Excerpts from a dataset:
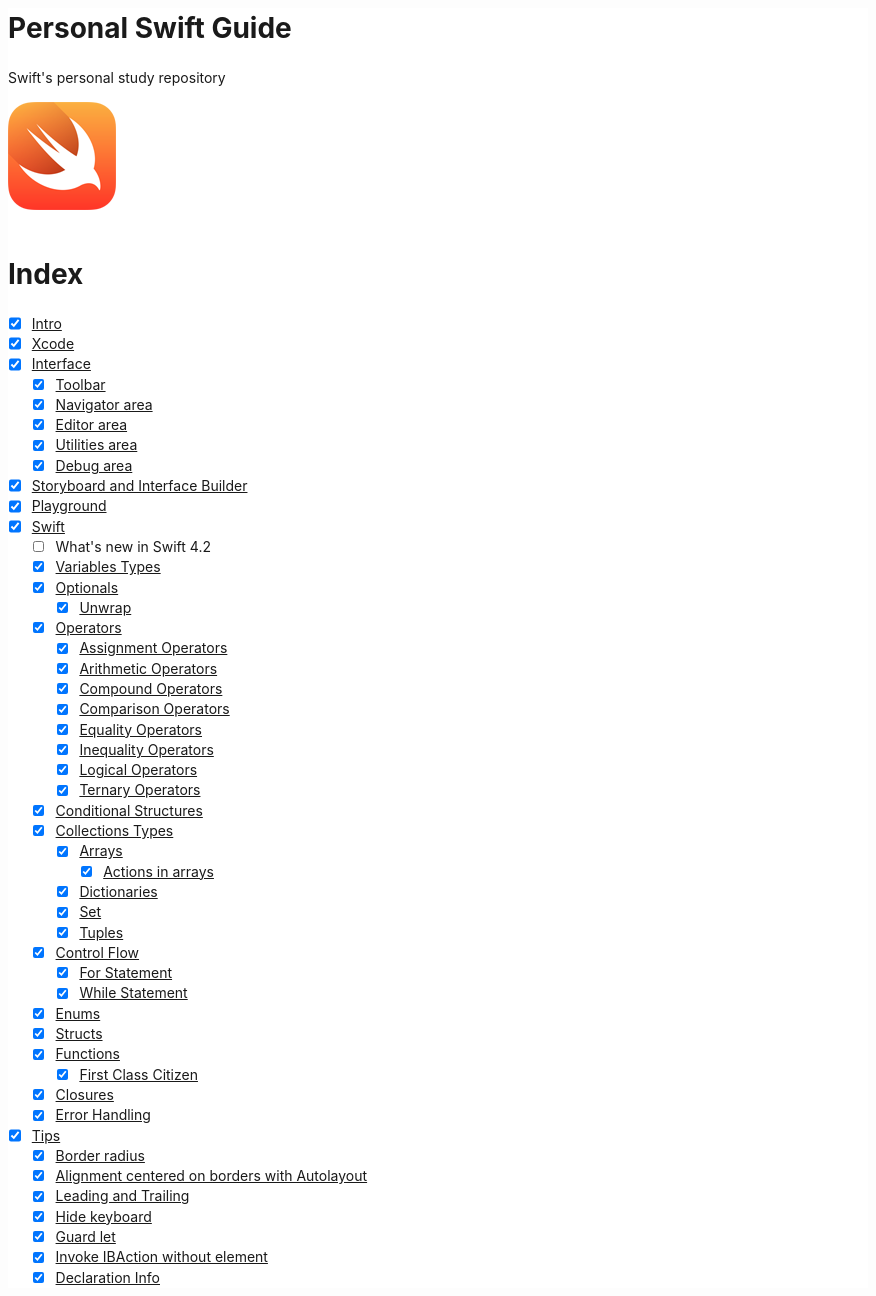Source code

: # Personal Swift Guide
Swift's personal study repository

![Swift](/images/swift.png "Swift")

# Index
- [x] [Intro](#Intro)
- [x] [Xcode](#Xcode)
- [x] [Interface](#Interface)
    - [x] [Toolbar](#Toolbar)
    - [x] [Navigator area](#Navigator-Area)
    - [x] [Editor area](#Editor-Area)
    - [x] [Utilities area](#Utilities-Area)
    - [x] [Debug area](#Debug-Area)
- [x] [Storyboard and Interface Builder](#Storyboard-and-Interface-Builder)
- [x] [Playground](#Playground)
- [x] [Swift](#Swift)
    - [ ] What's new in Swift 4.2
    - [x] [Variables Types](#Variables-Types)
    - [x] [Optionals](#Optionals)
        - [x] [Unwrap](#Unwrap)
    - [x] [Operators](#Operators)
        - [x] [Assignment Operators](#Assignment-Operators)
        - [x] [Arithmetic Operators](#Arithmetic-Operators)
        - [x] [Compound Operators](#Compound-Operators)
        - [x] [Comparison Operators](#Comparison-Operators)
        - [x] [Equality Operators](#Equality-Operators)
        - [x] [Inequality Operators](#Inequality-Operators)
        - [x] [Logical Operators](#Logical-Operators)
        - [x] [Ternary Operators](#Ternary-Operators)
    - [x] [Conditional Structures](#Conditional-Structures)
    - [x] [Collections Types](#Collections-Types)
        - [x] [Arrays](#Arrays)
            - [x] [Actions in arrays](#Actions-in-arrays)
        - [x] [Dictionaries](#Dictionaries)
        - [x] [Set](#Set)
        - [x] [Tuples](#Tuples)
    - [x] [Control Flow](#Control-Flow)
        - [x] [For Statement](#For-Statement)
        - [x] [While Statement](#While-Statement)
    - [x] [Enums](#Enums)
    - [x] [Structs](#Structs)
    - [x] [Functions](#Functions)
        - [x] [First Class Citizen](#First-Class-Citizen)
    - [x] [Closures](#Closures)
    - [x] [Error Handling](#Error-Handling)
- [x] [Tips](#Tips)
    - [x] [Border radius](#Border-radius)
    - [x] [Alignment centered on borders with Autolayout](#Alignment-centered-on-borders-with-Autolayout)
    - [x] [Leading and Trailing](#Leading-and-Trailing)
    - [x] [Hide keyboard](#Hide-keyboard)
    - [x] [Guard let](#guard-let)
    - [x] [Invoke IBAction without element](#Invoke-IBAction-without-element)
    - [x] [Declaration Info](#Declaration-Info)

...

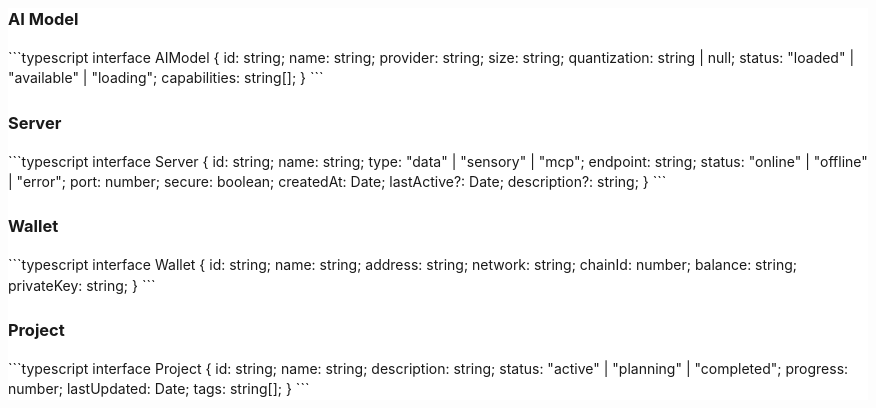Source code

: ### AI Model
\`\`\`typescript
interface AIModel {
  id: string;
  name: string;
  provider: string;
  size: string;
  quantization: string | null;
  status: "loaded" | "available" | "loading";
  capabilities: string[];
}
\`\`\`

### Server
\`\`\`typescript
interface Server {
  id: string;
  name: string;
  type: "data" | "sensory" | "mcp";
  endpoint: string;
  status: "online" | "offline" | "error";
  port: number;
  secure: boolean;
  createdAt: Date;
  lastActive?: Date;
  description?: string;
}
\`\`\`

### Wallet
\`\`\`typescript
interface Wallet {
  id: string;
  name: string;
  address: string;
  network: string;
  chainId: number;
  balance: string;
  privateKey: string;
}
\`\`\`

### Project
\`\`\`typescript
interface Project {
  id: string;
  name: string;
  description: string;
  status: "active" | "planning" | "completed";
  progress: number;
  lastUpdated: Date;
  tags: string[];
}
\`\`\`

---

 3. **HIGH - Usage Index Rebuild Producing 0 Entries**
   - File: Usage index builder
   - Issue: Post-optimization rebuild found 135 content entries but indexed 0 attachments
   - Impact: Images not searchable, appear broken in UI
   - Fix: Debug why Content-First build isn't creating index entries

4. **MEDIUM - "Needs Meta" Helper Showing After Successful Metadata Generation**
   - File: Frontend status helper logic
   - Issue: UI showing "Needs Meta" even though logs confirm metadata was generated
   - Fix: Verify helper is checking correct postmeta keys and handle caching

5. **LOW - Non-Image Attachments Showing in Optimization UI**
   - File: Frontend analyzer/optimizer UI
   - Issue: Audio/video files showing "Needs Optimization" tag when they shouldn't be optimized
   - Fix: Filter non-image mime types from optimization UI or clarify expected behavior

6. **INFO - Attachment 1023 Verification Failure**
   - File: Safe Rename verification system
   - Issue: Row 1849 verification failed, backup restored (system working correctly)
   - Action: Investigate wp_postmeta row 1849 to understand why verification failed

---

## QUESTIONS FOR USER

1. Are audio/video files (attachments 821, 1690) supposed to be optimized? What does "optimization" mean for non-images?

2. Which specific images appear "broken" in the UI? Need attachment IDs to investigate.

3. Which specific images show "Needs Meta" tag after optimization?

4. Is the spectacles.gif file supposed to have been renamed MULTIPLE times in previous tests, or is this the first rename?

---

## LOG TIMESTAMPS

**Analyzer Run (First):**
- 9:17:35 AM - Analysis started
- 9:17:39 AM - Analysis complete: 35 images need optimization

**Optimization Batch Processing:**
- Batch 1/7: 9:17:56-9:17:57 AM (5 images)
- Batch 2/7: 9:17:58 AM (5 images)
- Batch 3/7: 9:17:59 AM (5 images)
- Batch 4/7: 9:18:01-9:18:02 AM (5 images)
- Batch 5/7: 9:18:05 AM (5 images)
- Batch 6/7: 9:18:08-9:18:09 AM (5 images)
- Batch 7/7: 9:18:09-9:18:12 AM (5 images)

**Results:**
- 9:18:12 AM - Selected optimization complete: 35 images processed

Task objective:
Would you print exactly, and only, the lines of the data above from the line with "- Action: Investigate" through the line with "- 9:18:12 AM", inclusive?

Solution for this task:
   - Action: Investigate wp_postmeta row 1849 to understand why verification failed

---

## QUESTIONS FOR USER

1. Are audio/video files (attachments 821, 1690) supposed to be optimized? What does "optimization" mean for non-images?

2. Which specific images appear "broken" in the UI? Need attachment IDs to investigate.

3. Which specific images show "Needs Meta" tag after optimization?

4. Is the spectacles.gif file supposed to have been renamed MULTIPLE times in previous tests, or is this the first rename?

---

## LOG TIMESTAMPS

**Analyzer Run (First):**
- 9:17:35 AM - Analysis started
- 9:17:39 AM - Analysis complete: 35 images need optimization

**Optimization Batch Processing:**
- Batch 1/7: 9:17:56-9:17:57 AM (5 images)
- Batch 2/7: 9:17:58 AM (5 images)
- Batch 3/7: 9:17:59 AM (5 images)
- Batch 4/7: 9:18:01-9:18:02 AM (5 images)
- Batch 5/7: 9:18:05 AM (5 images)
- Batch 6/7: 9:18:08-9:18:09 AM (5 images)
- Batch 7/7: 9:18:09-9:18:12 AM (5 images)

**Results:**
- 9:18:12 AM - Selected optimization complete: 35 images processed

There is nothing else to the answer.